▸ **Texte**:
--*--

D.           a. Par acte du 18 mai 2020, A______ a formé une action en libération de dette concluant à la constatation de ce qu'il ne devait pas la somme de 600'000 fr. avec intérêts à 5% l'an dès le 1er mars 2019, somme faisant l'objet du prononcé de mainlevée provisoire du 23 avril 2020.

En substance, il a allégué que le contrat liant les parties était un contrat bilatéral selon lequel il devait payer le montant de 600'000 fr. et la venderesse devait lui remettre les documents correspondants. Il n'avait reçu aucun des documents stipulés à l'article 5.3 de l'acte de vente. Dans la mesure où il avait versé le montant de 600'000 fr. alors que la venderesse ne s'était pas exécutée, il disposait d'une créance en remboursement de ce montant envers elle. L'acte de compensation avait été effectué suite à de nombreuses mises en demeure. C'était donc à bon droit qu'il avait procédé, le 21 mars 2019, à la compensation avec le versement de l'acompte pour la vente de la parcelle.

b. Dans sa réponse, B______ SA a conclu au rejet des conclusions de A______.

Elle a affirmé avoir remis à A______ tous les documents cités à l'article 5.3 de l'acte de vente en mains propres. Le bureau H______ SA les lui avait remis en outre sur une clé USB. A______ n'avait formulé aucune demande en vue d'obtenir des documents éventuellement manquants avant le mois de mars 2019. Par ailleurs, la remise desdits documents n'était subordonnée au versement d'aucun montant. Au contraire, cette remise était prévue à titre gratuit, et le paiement des 600'000 fr. n'était pas conditionné à la remise ou non des documents.

c. Les parties ont répliqué, respectivement dupliqué, persistant dans leurs conclusions. A______ a, en outre, reconnu avoir reçu les plans d'architecte des immeubles se trouvant sur la parcelle vendue. Il a affirmé avoir toutefois réclamé à plusieurs reprises à B______ SA et au notaire les documents manquants entre le 11 juin 2018 et le mois de mars 2019, notamment les documents d'ingénieurs et d'études.

d. Lors de l'audience du 4 mai 2021, le Tribunal a entendu les parties.

A______ a, tout d'abord, à nouveau indiqué n'avoir jamais reçu les documents manquants qu'il avait réclamés par courriel du 20 juin 2018, ni aucune clé USB ni aucun carton de documents remis par F______ ni même le courriel de R______ du 25 juin 2018. Il a, ensuite, reconnu avoir reçu des documents le jour de la signature de l'acte de vente, précisant que ceux-ci n'étaient pas suffisants. Il avait ensuite reçu un lot de documents quelques jours plus tard, identiques à ceux déjà reçus. Les documents n'étant pas signés, étaient sans aucune valeur. A______ avait été contraint de reprendre l'intégralité du projet. Il n'avait pas fait de réclamation écrite concernant les documents manquants entre le 29 juin 2018 et le 11 mars 2019 en raison du fait que les parties étaient en affaires sur deux autres projets et qu'il avait demandé oralement ces documents à B______ SA.

--*--

▸ **Données fournies**:

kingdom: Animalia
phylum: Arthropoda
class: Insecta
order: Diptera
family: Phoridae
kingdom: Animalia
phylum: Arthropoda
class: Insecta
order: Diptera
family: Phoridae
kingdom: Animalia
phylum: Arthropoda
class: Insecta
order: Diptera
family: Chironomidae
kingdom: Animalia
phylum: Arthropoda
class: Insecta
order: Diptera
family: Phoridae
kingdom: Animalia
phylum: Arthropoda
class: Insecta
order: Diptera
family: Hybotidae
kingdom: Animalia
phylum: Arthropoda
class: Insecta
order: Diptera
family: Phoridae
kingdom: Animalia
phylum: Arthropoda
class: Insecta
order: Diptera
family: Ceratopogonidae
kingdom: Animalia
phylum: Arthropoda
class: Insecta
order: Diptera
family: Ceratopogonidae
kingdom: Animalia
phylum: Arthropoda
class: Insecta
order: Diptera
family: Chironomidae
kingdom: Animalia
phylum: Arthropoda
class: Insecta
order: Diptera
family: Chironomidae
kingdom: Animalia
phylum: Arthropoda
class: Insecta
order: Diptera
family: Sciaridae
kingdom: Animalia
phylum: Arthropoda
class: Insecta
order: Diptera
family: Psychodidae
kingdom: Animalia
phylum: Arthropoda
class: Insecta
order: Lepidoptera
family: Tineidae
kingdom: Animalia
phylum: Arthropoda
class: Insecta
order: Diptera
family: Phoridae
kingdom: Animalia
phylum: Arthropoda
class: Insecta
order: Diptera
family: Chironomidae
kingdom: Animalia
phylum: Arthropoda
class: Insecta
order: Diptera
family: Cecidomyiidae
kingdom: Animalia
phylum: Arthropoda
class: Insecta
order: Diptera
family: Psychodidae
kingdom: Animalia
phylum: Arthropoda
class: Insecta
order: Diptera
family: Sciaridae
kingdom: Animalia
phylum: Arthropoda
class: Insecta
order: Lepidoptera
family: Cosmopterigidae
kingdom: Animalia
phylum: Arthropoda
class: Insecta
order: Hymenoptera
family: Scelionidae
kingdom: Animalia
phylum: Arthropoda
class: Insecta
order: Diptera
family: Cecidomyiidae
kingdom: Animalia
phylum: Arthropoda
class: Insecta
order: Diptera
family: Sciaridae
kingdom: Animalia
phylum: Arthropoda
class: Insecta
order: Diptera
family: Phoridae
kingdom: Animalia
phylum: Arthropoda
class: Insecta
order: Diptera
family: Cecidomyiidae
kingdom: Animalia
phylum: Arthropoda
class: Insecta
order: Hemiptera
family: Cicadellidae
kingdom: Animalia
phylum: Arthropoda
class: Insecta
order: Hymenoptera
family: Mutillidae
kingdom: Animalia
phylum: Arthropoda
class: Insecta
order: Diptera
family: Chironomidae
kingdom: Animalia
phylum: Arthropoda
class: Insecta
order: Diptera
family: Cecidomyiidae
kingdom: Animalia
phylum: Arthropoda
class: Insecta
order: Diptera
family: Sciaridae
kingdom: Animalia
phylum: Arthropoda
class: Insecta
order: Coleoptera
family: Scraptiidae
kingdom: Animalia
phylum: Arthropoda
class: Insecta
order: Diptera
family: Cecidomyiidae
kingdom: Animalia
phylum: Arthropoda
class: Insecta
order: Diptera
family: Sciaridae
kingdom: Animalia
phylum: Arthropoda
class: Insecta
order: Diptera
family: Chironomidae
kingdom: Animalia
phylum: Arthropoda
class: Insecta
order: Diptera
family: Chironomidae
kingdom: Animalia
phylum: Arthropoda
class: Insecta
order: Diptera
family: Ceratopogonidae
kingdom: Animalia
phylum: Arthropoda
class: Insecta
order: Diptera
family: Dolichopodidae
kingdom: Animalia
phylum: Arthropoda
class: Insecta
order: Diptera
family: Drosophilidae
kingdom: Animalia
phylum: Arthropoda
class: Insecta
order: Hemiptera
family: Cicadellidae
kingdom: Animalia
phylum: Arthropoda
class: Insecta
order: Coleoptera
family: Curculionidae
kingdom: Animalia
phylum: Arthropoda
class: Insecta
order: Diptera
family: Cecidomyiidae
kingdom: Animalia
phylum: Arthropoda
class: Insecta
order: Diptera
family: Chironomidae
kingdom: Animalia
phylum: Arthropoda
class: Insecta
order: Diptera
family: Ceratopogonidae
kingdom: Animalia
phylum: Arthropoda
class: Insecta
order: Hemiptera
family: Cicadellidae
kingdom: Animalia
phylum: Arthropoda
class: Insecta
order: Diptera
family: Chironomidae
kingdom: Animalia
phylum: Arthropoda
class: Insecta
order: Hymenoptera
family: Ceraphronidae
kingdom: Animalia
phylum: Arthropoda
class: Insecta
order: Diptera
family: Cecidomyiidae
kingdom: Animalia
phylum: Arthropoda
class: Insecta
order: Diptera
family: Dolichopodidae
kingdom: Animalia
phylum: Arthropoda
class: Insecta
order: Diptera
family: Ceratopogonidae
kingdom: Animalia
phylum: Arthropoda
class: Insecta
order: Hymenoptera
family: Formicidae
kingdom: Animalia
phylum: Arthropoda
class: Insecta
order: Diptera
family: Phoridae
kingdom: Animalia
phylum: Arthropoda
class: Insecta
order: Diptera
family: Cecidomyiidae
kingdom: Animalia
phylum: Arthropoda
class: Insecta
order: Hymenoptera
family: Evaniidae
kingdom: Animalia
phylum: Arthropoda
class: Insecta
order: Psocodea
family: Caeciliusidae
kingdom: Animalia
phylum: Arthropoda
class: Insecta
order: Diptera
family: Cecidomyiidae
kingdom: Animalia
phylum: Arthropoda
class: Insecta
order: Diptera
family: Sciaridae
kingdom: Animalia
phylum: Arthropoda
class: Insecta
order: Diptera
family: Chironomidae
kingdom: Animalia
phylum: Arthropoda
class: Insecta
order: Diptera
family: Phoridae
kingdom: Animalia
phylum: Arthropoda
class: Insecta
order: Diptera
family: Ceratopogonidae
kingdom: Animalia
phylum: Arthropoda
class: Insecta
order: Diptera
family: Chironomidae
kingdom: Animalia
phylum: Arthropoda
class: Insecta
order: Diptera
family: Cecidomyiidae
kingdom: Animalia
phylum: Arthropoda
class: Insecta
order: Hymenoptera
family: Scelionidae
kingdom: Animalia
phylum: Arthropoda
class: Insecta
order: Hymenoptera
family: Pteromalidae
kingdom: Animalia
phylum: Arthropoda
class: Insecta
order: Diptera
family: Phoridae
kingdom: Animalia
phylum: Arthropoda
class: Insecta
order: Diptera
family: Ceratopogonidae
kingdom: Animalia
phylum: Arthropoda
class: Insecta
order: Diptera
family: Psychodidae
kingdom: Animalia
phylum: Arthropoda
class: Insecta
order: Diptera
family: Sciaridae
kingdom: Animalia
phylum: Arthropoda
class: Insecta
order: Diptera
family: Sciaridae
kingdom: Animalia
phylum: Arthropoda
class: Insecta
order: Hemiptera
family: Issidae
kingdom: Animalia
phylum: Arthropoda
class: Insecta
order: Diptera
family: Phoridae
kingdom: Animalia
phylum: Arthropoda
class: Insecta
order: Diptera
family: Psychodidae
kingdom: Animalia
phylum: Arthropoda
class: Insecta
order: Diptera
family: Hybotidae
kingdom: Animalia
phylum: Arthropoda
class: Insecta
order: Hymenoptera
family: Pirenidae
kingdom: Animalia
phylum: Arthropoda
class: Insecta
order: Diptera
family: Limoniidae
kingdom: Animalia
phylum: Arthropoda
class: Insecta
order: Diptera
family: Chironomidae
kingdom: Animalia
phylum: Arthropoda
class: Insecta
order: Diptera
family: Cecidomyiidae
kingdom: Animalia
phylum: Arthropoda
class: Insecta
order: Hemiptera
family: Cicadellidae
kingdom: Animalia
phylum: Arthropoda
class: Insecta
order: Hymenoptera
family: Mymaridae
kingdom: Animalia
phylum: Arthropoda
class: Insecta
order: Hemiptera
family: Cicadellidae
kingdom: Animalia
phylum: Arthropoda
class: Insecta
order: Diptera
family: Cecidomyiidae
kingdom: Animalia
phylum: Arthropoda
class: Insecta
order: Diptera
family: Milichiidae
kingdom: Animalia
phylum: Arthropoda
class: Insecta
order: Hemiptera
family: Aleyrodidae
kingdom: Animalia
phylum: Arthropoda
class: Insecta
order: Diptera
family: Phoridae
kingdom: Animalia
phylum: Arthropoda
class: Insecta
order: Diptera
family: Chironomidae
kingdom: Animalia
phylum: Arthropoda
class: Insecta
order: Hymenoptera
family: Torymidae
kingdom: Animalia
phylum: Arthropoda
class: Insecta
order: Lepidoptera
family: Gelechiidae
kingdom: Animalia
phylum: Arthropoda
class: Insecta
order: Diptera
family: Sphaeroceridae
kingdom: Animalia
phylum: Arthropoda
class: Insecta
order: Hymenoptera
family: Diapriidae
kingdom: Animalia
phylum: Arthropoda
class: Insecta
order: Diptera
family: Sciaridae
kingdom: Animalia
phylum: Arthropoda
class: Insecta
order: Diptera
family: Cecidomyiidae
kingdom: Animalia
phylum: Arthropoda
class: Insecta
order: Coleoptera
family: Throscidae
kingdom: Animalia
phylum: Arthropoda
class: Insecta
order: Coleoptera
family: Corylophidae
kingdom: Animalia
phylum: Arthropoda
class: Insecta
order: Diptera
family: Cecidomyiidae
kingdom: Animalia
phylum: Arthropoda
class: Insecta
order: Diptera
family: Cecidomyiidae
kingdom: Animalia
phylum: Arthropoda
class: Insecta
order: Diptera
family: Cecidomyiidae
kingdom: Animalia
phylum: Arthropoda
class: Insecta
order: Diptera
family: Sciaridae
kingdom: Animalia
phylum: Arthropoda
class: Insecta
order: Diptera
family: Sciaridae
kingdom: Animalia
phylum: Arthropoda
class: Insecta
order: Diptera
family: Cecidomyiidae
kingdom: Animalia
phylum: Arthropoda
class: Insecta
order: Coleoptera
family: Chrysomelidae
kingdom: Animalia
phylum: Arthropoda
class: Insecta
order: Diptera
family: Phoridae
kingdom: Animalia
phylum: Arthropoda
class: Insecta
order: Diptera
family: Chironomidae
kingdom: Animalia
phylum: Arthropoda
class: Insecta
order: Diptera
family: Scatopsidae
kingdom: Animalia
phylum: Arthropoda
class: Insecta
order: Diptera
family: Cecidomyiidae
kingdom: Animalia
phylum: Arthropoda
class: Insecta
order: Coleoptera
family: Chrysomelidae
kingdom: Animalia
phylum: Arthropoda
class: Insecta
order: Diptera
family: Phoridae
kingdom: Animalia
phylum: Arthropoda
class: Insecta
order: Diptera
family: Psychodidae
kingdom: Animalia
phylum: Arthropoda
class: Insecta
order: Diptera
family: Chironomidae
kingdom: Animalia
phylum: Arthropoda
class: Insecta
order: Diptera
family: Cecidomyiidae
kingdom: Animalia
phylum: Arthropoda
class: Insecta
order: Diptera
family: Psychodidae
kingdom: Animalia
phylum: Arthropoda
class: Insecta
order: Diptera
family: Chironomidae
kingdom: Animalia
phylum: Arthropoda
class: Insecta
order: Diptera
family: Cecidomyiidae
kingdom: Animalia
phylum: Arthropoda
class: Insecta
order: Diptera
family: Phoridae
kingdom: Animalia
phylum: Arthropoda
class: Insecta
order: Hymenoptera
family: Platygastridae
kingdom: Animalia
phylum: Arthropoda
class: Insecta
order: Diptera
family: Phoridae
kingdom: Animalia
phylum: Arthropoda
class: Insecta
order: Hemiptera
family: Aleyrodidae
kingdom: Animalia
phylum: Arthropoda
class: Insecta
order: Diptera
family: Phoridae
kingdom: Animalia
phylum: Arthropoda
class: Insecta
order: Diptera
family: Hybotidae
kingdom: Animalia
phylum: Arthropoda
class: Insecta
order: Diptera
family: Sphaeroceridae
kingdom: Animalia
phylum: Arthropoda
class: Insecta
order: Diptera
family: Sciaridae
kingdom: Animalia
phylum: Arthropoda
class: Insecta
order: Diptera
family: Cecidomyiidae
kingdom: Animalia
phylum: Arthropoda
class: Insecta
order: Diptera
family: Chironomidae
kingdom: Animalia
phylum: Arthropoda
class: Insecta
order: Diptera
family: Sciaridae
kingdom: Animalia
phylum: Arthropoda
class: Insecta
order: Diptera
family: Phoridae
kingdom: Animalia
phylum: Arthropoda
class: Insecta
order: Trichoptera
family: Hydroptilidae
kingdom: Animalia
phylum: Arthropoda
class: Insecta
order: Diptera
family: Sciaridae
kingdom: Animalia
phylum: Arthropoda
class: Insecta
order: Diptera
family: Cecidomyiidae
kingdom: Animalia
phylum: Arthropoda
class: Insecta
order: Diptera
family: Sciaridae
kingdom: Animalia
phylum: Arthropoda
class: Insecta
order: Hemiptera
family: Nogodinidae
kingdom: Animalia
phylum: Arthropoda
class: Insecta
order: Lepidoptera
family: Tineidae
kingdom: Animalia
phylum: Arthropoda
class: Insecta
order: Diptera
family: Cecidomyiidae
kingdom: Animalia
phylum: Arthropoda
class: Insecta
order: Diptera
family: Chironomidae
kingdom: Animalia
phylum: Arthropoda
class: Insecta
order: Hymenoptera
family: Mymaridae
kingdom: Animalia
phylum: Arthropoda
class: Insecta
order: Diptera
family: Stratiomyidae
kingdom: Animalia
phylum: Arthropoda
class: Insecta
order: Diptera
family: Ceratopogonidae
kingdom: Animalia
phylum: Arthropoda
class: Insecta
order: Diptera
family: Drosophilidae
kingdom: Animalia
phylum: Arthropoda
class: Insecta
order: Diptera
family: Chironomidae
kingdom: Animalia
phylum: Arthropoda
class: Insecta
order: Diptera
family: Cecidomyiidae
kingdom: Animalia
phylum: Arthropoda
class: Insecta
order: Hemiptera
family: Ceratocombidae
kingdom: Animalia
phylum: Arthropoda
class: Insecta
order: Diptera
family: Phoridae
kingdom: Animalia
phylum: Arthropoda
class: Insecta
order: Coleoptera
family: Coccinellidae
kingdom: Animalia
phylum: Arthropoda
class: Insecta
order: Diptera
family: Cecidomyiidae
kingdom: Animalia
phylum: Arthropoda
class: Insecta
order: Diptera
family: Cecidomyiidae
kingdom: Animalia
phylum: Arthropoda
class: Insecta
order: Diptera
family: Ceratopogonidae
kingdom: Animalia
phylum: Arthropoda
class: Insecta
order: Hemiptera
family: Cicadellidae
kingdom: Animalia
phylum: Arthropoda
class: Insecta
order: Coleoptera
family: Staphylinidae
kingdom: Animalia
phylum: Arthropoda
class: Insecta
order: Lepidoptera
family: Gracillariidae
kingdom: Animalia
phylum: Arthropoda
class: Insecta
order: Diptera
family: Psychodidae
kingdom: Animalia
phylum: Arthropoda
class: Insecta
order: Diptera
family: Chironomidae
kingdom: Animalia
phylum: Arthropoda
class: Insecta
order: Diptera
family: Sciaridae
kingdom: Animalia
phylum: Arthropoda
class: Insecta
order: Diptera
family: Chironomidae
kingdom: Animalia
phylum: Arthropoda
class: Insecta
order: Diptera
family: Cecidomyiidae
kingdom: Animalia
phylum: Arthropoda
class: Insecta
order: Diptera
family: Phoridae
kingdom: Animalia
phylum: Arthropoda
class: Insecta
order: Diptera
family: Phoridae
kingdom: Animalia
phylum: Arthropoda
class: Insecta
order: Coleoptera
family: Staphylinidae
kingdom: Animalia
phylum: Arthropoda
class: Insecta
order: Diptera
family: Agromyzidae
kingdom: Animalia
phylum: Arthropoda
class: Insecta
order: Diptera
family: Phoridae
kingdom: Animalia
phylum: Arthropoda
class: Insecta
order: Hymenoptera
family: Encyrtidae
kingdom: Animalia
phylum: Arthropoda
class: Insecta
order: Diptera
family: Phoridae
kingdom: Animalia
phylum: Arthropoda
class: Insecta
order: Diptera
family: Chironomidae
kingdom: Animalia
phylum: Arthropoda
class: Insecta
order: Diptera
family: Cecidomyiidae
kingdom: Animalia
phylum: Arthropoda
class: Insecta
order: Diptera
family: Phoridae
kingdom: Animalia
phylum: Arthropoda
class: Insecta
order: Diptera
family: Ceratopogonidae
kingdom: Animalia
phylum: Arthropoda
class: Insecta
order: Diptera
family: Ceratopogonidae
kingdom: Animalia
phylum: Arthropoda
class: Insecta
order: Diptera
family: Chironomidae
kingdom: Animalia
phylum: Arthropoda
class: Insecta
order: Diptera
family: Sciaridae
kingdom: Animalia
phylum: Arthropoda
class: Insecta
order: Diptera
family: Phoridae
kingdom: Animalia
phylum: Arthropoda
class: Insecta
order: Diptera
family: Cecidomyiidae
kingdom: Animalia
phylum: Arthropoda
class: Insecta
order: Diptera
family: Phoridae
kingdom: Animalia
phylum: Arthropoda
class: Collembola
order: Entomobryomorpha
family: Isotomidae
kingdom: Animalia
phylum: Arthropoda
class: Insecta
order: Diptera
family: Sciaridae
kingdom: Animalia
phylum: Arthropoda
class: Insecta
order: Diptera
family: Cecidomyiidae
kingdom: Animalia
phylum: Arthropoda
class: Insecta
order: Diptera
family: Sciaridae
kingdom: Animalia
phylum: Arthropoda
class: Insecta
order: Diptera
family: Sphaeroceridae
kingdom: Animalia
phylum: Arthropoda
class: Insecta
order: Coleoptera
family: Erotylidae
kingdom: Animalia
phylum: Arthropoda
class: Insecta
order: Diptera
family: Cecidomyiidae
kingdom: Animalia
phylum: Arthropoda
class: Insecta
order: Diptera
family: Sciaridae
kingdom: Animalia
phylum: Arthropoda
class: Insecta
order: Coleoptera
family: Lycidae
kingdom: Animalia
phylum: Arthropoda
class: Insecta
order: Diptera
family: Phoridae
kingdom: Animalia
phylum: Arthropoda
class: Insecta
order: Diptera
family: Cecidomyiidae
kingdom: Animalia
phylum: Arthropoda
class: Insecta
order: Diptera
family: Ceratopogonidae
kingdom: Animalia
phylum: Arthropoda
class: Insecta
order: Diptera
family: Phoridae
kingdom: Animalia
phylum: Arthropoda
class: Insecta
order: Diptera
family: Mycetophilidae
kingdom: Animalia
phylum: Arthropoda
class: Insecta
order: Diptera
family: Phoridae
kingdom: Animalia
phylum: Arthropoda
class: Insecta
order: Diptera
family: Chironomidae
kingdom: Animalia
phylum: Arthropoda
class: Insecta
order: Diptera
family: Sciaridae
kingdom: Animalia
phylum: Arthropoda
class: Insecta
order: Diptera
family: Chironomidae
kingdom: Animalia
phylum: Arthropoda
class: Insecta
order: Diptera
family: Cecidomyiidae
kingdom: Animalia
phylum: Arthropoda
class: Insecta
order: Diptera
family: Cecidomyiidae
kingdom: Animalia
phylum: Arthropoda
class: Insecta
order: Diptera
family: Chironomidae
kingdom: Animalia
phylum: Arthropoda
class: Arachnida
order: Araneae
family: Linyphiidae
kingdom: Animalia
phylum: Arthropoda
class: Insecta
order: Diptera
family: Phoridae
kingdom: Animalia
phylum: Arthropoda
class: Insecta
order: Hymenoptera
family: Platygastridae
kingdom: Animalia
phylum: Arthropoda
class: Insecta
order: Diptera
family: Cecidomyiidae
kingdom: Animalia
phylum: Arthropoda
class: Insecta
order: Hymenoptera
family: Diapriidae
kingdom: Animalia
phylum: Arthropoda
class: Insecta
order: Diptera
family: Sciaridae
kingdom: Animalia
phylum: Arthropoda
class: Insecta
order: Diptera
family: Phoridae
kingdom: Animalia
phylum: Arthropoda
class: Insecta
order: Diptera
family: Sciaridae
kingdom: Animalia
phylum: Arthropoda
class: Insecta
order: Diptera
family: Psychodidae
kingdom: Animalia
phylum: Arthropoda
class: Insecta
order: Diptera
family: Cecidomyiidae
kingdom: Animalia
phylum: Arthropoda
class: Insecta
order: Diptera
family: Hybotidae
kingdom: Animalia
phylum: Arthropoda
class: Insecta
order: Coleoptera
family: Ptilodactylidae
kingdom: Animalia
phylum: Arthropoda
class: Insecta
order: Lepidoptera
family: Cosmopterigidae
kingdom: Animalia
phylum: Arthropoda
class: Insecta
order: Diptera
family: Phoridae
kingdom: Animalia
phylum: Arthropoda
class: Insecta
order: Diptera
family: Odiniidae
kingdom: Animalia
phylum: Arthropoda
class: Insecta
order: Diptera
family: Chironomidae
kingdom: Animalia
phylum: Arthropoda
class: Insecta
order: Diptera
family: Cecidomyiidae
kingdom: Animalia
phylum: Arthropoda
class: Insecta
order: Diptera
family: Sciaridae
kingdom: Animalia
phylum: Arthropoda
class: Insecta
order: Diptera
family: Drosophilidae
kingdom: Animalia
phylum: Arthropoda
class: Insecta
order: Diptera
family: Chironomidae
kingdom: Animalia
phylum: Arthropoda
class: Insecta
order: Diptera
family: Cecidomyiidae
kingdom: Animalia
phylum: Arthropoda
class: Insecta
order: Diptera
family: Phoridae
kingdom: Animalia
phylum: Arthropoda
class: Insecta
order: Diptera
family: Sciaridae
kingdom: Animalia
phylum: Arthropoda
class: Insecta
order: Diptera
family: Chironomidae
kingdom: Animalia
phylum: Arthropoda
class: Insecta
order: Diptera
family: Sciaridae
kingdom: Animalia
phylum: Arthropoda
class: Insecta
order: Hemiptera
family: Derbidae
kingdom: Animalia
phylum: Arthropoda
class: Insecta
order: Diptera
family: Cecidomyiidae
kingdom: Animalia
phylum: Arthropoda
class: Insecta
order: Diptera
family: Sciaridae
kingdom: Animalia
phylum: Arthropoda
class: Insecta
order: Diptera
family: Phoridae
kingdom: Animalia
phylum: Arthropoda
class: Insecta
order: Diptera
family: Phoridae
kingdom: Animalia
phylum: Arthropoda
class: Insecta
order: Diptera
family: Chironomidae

--*--

▸ **Consignes**:
**A)** D'après le texte, qu'est-ce que A______ a de nouveau déclaré n'avoir jamais reçu lors de l'audience du 4 mai 2021 ? Énumérez chaque chose.
**B)** Résumez le texte en deux phrases, s'il vous plaît.
**C)** Dans le texte, à quelle date A______ a-t-il procédé à la compensation avec le versement de l'acompte pour la vente de la parcelle ?

▸ **Réponses**:
**A)**
- les documents manquants qu'il avait réclamés par courriel du 20 juin 2018
- une clé USB
- un carton de documents remis par F______
- le courriel de R______ du 25 juin 2018

**B)** A______ a formé une action en libération de dette pour faire constater qu'il ne devait pas la somme de 600'000 fr., en soutenant n'avoir reçu aucun des documents prévus à l'article 5.3 de l'acte de vente et avoir donc opéré à bon droit une compensation. B______ SA a conclu au rejet de l'action, affirmant lui avoir remis tous ces documents et que le paiement n'était pas conditionné à leur remise, tandis qu'à l'audience du 4 mai 2021 A______ a maintenu n'avoir jamais reçu les documents manquants.

**C)** Le 21 mars 2019.